Whenever we work on intrapreneurship with a company, we never tell them it’s a substitute, because it’s not - it’s an addon to what you’re are already doing. I think that’s key.

And it’s not going to happen overnight. Our program is 12 months, and after working one-on-one with a company for that long we can push things through a little bit quicker. There’s no easy fixes in business; but, intrapreneurship is a very very powerful way of coming up with new ideas and bringing them to market, and engaging and attracting the right people to your company as well. Millennials want to be part of the conversation, or at least a conversation. Intrapreneurship is about conversing through your organization.

 

You’re one of our expert speakers at Intrapreneurship Conference Toronto in November. What’s happening in Toronto right now, and why do you think it’s the right city for our next event?

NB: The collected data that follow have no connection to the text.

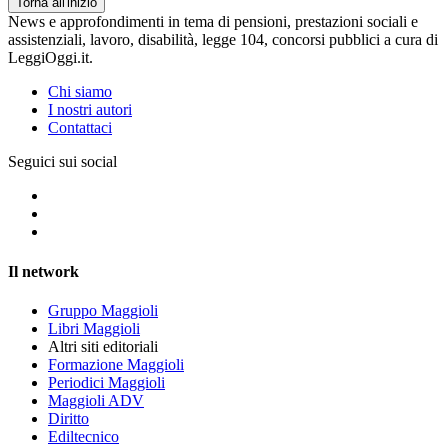
Torna all'inizio
News e approfondimenti in tema di pensioni, prestazioni sociali e
assistenziali, lavoro, disabilità, legge 104, concorsi pubblici a cura di
LeggiOggi.it.
Chi siamo
I nostri autori
Contattaci
Seguici sui social
Il network
Gruppo Maggioli
Libri Maggioli
Altri siti editoriali
Formazione Maggioli
Periodici Maggioli
Maggioli ADV
Diritto
Ediltecnico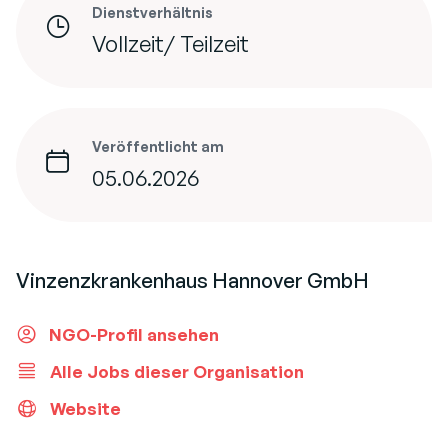
Dienstverhältnis
Vollzeit/ Teilzeit
Veröffentlicht am
05.06.2026
Vinzenzkrankenhaus Hannover GmbH
NGO-Profil ansehen
Alle Jobs dieser Organisation
Website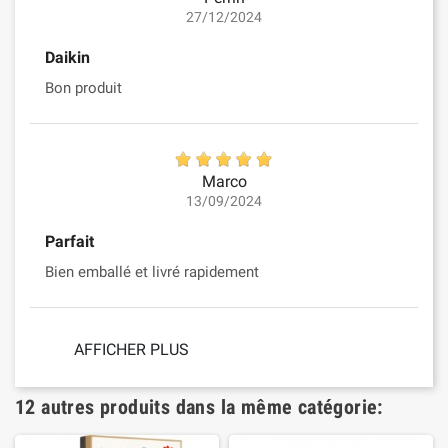
27/12/2024
Daikin
Bon produit
Marco
13/09/2024
Parfait
Bien emballé et livré rapidement
AFFICHER PLUS
12 autres produits dans la même catégorie: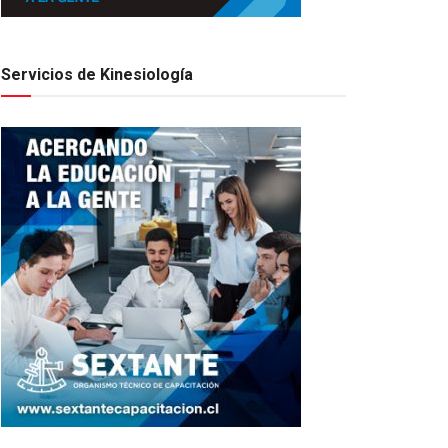
Servicios de Kinesiología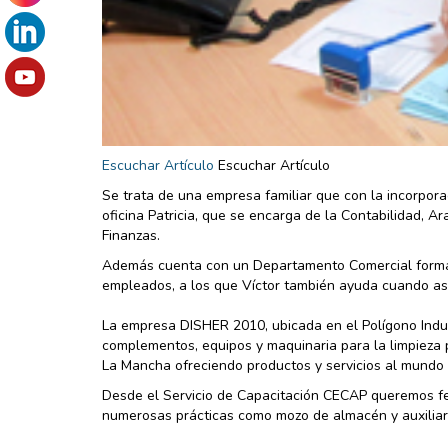
Escuchar Artículo
Escuchar Artículo
Se trata de una empresa familiar que con la incorporac
oficina Patricia, que se encarga de la Contabilidad, A
Finanzas.
Además cuenta con un Departamento Comercial formad
empleados, a los que Víctor también ayuda cuando así l
La empresa DISHER 2010, ubicada en el Polígono Indus
complementos, equipos y maquinaria para la limpieza pr
La Mancha ofreciendo productos y servicios al mundo d
Desde el Servicio de Capacitación CECAP queremos feli
numerosas prácticas como mozo de almacén y auxiliar 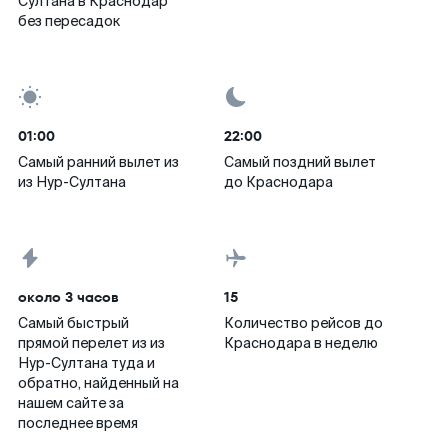
Султана в Краснодар
без пересадок
01:00
22:00
Самый ранний вылет из
Самый поздний вылет
из Нур-Султана
до Краснодара
около 3 часов
15
Самый быстрый
Количество рейсов до
прямой перелет из из
Краснодара в неделю
Нур-Султана туда и
обратно, найденный на
нашем сайте за
последнее время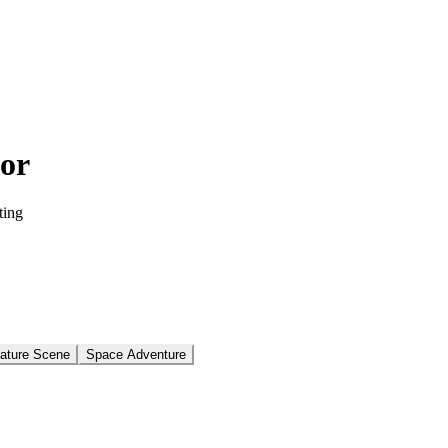
or
ting
ature Scene
Space Adventure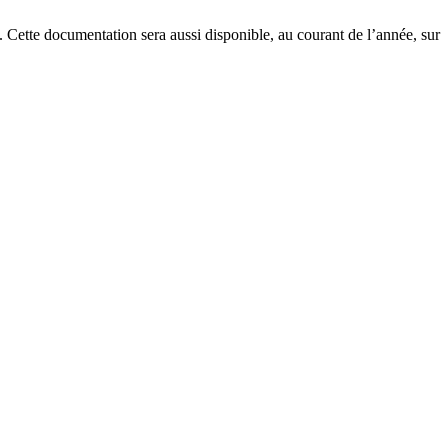
t. Cette documentation sera aussi disponible, au courant de l’année, sur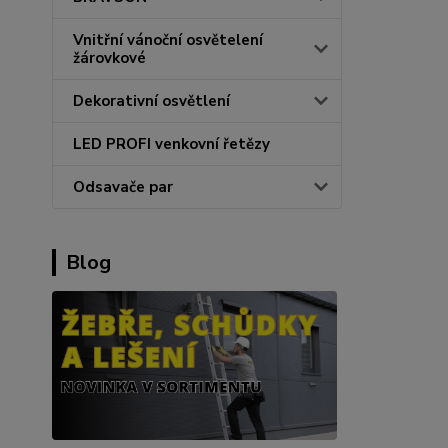
Vnitřní vánoční osvětelení
žárovkové
Dekorativní osvětlení
LED PROFI venkovní řetězy
Odsavače par
Blog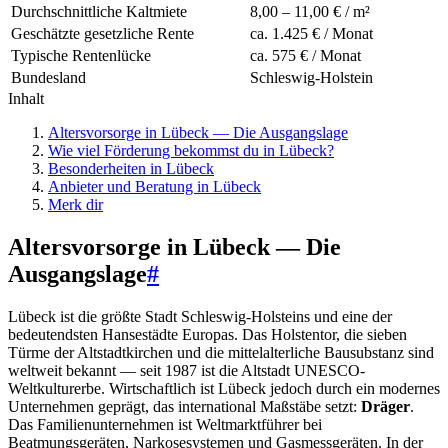
Durchschnittliche Kaltmiete
8,00 – 11,00 € / m²
Geschätzte gesetzliche Rente
ca. 1.425 € / Monat
Typische Rentenlücke
ca. 575 € / Monat
Bundesland
Schleswig-Holstein
Inhalt
Altersvorsorge in Lübeck — Die Ausgangslage
Wie viel Förderung bekommst du in Lübeck?
Besonderheiten in Lübeck
Anbieter und Beratung in Lübeck
Merk dir
Altersvorsorge in Lübeck — Die
Ausgangslage
#
Lübeck ist die größte Stadt Schleswig-Holsteins und eine der
bedeutendsten Hansestädte Europas. Das Holstentor, die sieben
Türme der Altstadtkirchen und die mittelalterliche Bausubstanz sind
weltweit bekannt — seit 1987 ist die Altstadt UNESCO-
Weltkulturerbe. Wirtschaftlich ist Lübeck jedoch durch ein modernes
Unternehmen geprägt, das international Maßstäbe setzt:
Dräger
.
Das Familienunternehmen ist Weltmarktführer bei
Beatmungsgeräten, Narkosesystemen und Gasmessgeräten. In der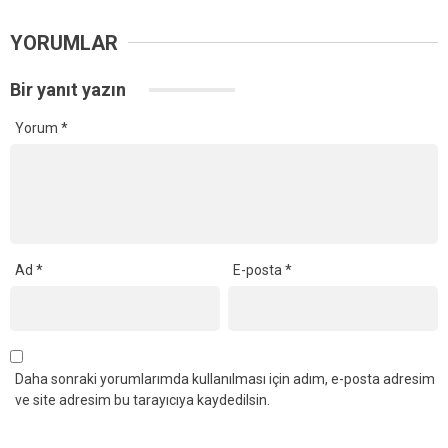
YORUMLAR
Bir yanıt yazın
Yorum
*
Ad
*
E-posta
*
Daha sonraki yorumlarımda kullanılması için adım, e-posta adresim
ve site adresim bu tarayıcıya kaydedilsin.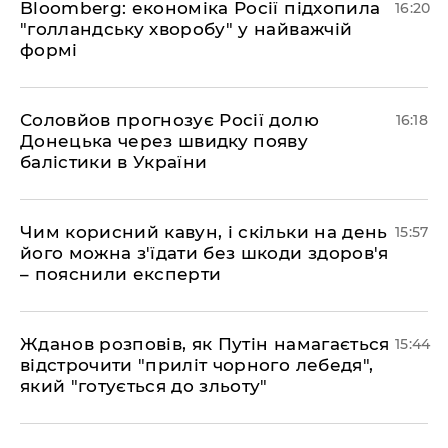
Bloomberg: економіка Росії підхопила
16:20
"голландську хворобу" у найважчій
формі
Соловйов прогнозує Росії долю
16:18
Донецька через швидку появу
балістики в України
Чим корисний кавун, і скільки на день
15:57
його можна з'їдати без шкоди здоров'я
– пояснили експерти
Жданов розповів, як Путін намагається
15:44
відстрочити "приліт чорного лебедя",
який "готується до зльоту"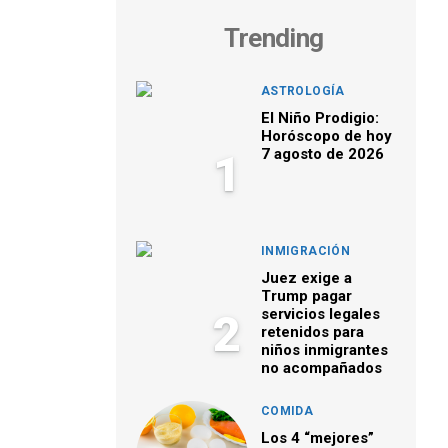
Trending
ASTROLOGÍA
El Niño Prodigio:
Horóscopo de hoy
7 agosto de 2026
1
INMIGRACIÓN
Juez exige a
Trump pagar
servicios legales
2
retenidos para
niños inmigrantes
no acompañados
COMIDA
Los 4 “mejores”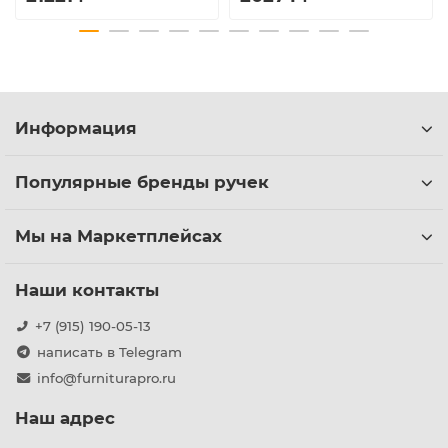
Информация
Популярные бренды ручек
Мы на Маркетплейсах
Наши контакты
+7 (915) 190-05-13
написать в Telegram
info@furniturapro.ru
Наш адрес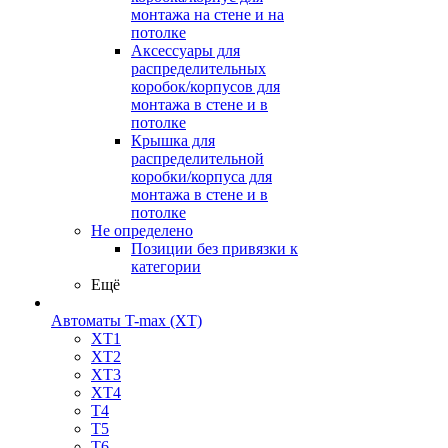
монтажа на стене и на
потолке
Аксессуары для
распределительных
коробок/корпусов для
монтажа в стене и в
потолке
Крышка для
распределительной
коробки/корпуса для
монтажа в стене и в
потолке
Не определено
Позиции без привязки к
категории
Ещё
Автоматы T-max (XT)
XT1
XT2
XT3
XT4
T4
T5
T6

I think Canadians on the whole have always had to be more experimental. We have a very small population base for such a large land mass and it’s spread out. From the east to the west coast we’re very different: our geography, weather patterns, how we live and what’s important to us.

So as somebody living in Canada or doing business in Canada, we always have to learn to adapt to and adopt new ideas. We also have to become exporters very early in our business’ lifecycle. I think that we’re trained to think about new ideas, opportunities, cultures, and parts of the world very quickly in our business lives. And that openness tends to carry over and become easier to adopt as intrapreneurs here than for somebody who, say, can build a big business within ten miles of where they start out. So I think it’s the right city because, overall, the right mindset tends to already be here, or at least be easier to cultivate. I look forward to welcoming the global intrapreneurship community here in Toronto!